Henao co-authors "Evaluation of an RNAseq-Based Immunogenomic Liquid Biopsy Approach in Early-Stage Prostate Cancer"

Ricardo Henao, PhD, Duke Center for Applied Genomics & Precision Medicine faculty and assistant professor in Biostatistics & Bioinformatics, collaborating with co-investigators, recently published “Evaluation of an RNAseq-Based Immunogenomic Liquid Biopsy Approach in Early-Stage Prostate Cancer” in Cells.

The primary objective of this study is to detect biomarkers and develop models that enable the identification of clinically significant prostate cancer and to understand the biologic implications of the genes involved. Gene expression levels were used to develop predictive models that correlate to adverse pathologic features.

The markers identified by this approach uncovered specific pathway associations relevant to (prostate) cancer biology.

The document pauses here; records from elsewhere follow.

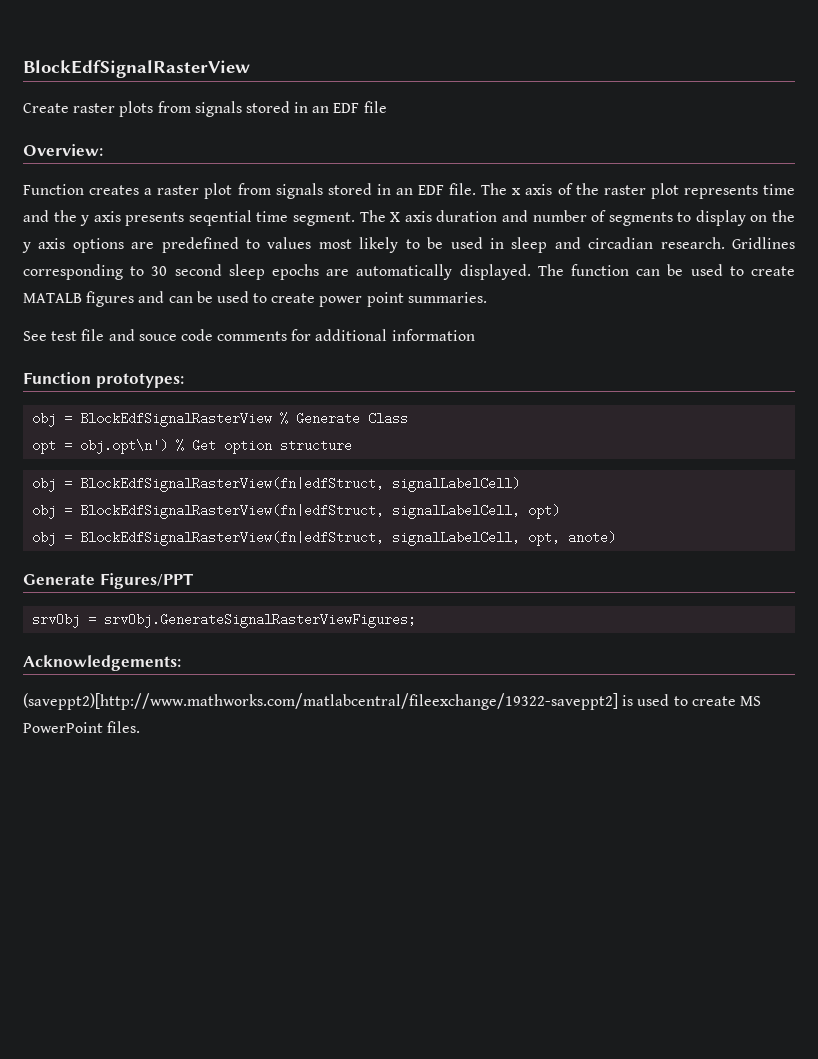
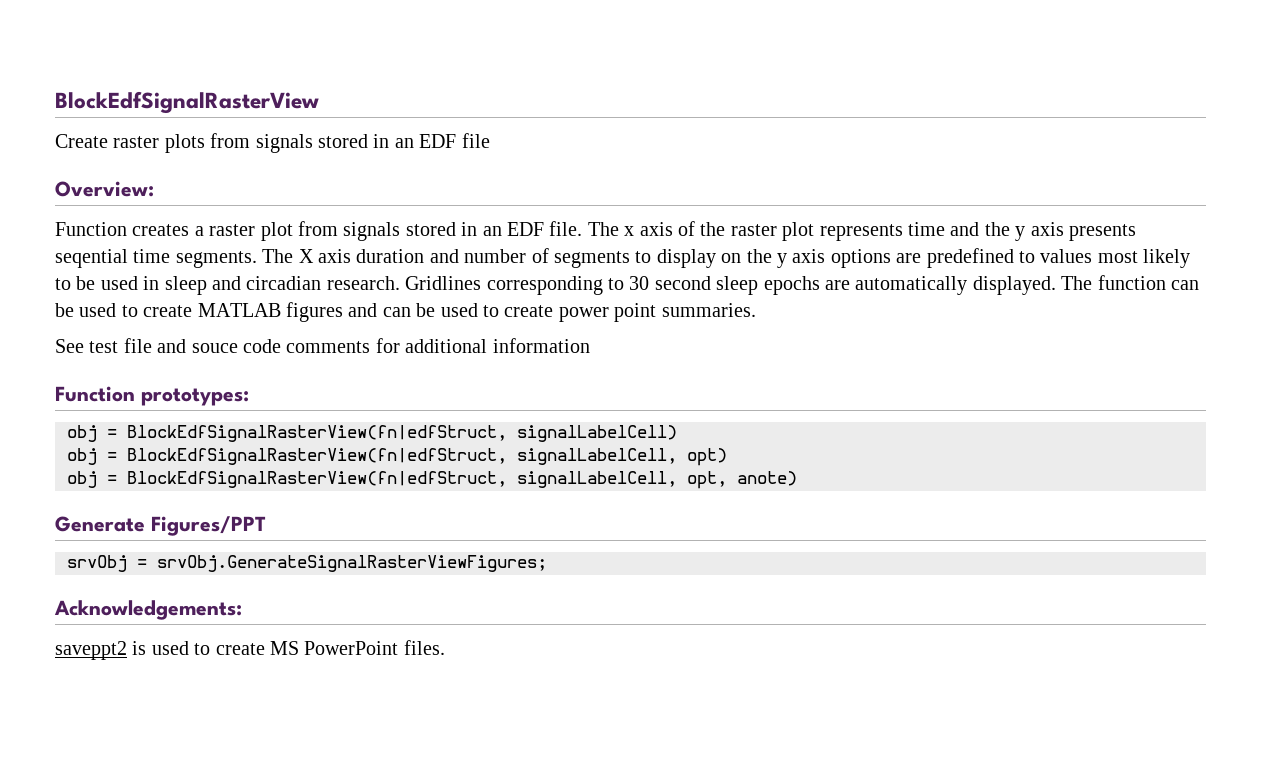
[293,212,356,226] segment. -> [175,251,257,268] segments.
[23,293,82,303] MATALB -> [197,303,281,317] MATLAB
[32,412,409,427] [32,439,353,454] // obj = BlockEdfSignalRasterView % Generate Class // opt = obj.opt\n') % Get option structure -> (249, 397) none
[23,693,618,710] (saveppt2)[http://www.mathworks.com/matlabcentral/fileexchange/19322-saveppt2] -> [55,641,127,660] saveppt2

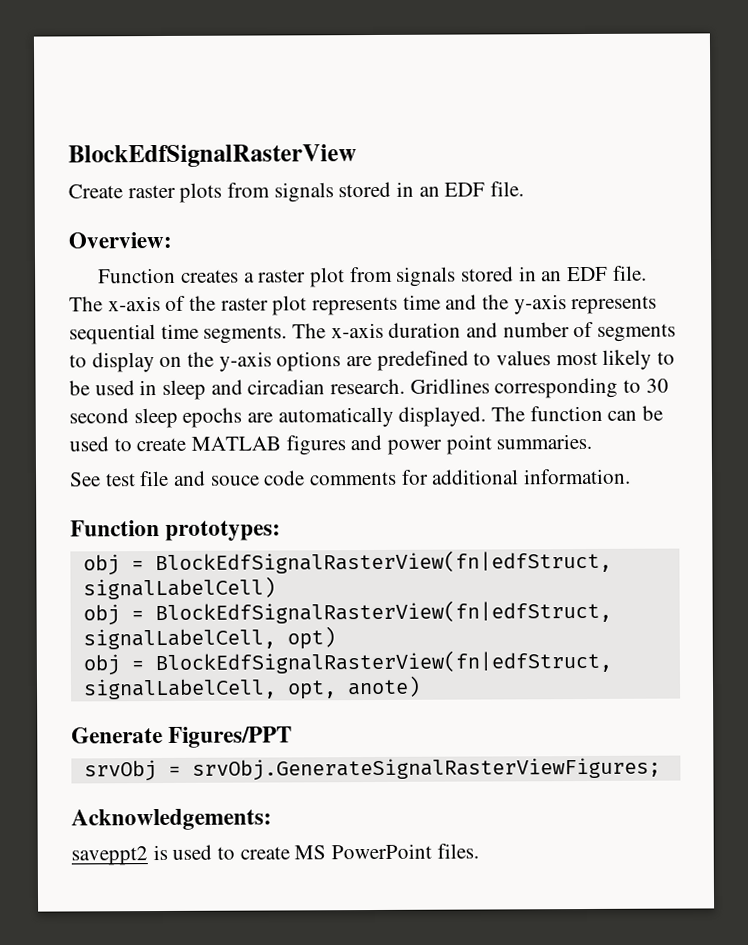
[461,133,490,148] file -> [490,181,525,197] file.
[624,222,673,236] x axis -> [107,296,161,312] x-axis
[1015,222,1136,241] [55,249,128,268] y axis presents seqential -> [513,294,658,315] [69,324,156,345] y-axis represents sequential
[298,249,351,263] X axis -> [330,322,384,339] x-axis
[776,249,826,268] y axis -> [218,351,272,372] y-axis
[382,303,554,317] can be used to create -> (383, 442) none
[492,338,590,353] information -> [523,468,632,485] information.

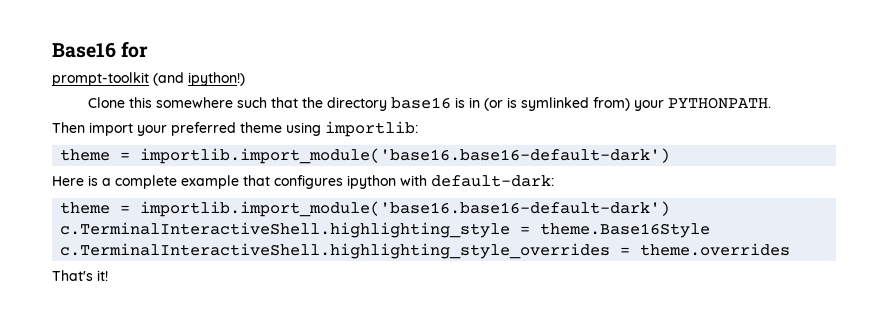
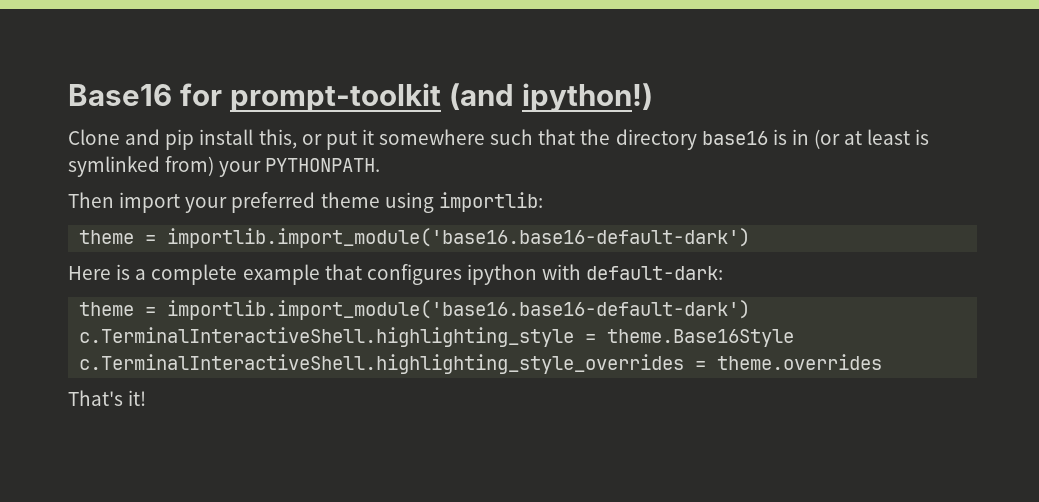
(149, 49) // -> (222, 94) none
[128,97,152,108] this -> [125,129,374,150] and pip install this, or put it
(503, 104) none -> [844,129,911,145] at least

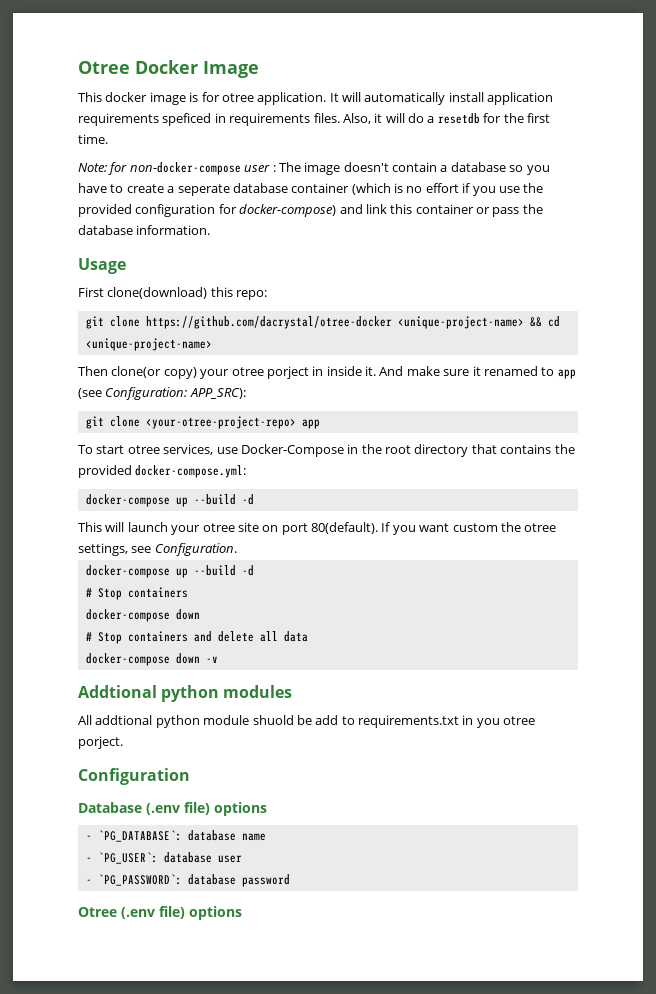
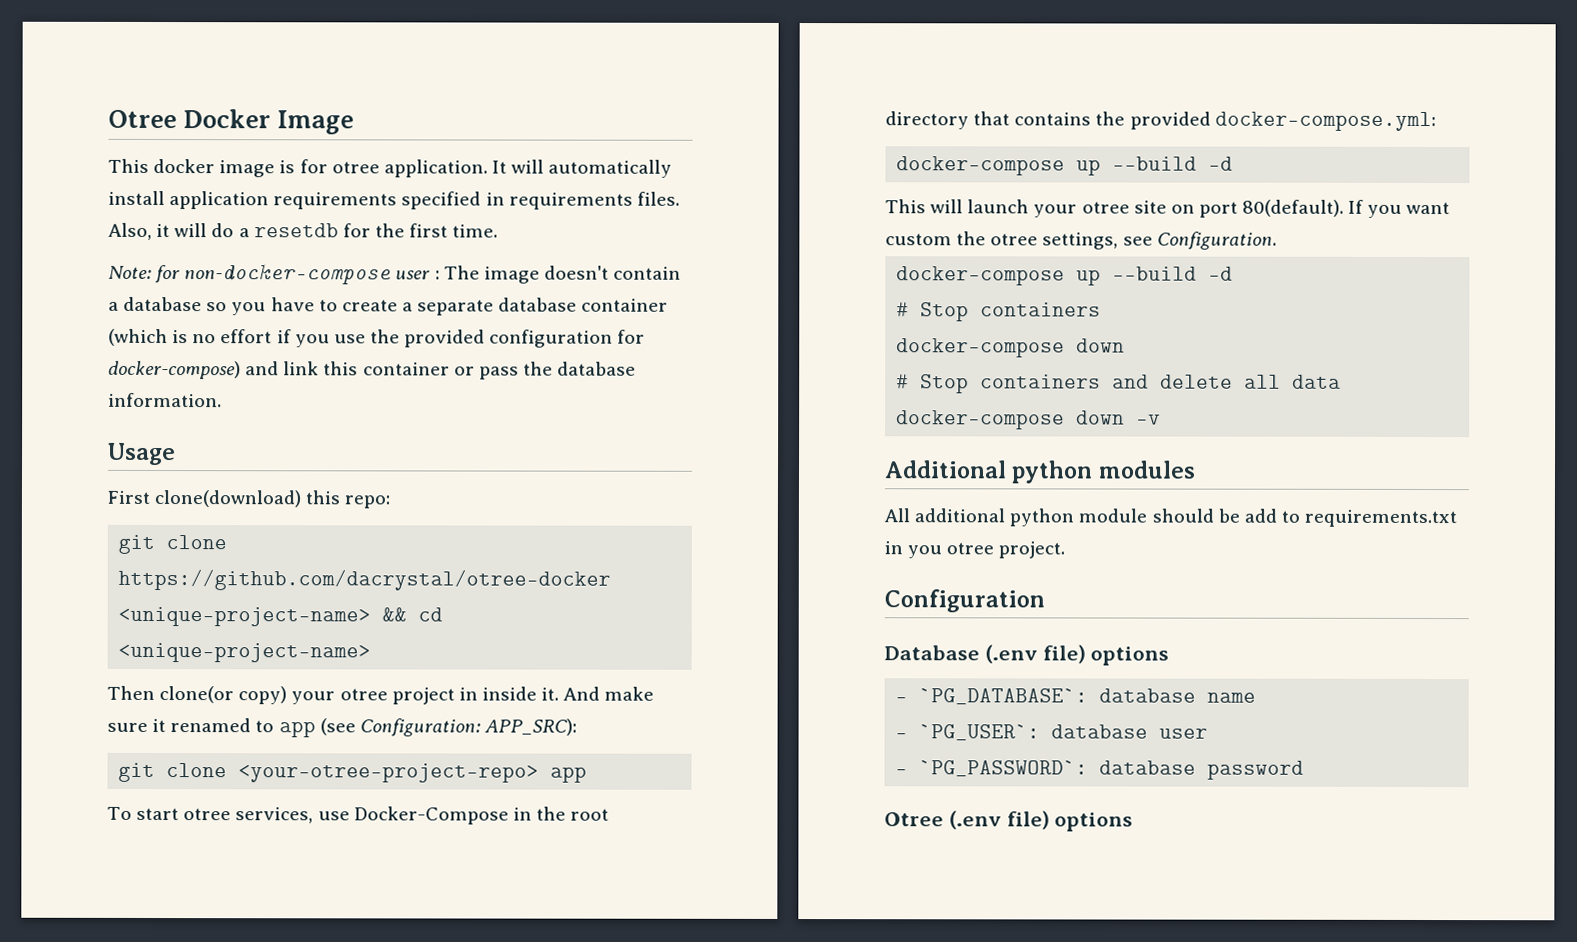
[162,113,212,126] speficed -> [401,191,482,210] specified
[177,184,230,196] seperate -> [417,299,495,316] separate
[266,366,309,379] porject -> [391,687,455,705] project
[78,685,157,698] Addtional -> [884,460,1007,479] Additional
[95,715,153,725] addtional -> [914,508,1006,523] additional
[252,715,294,725] shuold -> [1151,508,1214,523] should
[78,736,123,749] porject. -> [998,541,1066,559] project.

Differential gene expression of circulating immune cells gives insight into the cellular immune response to early tumor development and immune surveillance.

Prostate cancer is a relatively slow growing, heterogenous, oligoclonal epithelial malignancy that commonly affects the prostate of men as a result of germline genetic predispositions, accumulation of mutations of oncogenes and tumor suppression genes and aberrant epigenetic events, as well as immune-evasion and cancer immunoediting.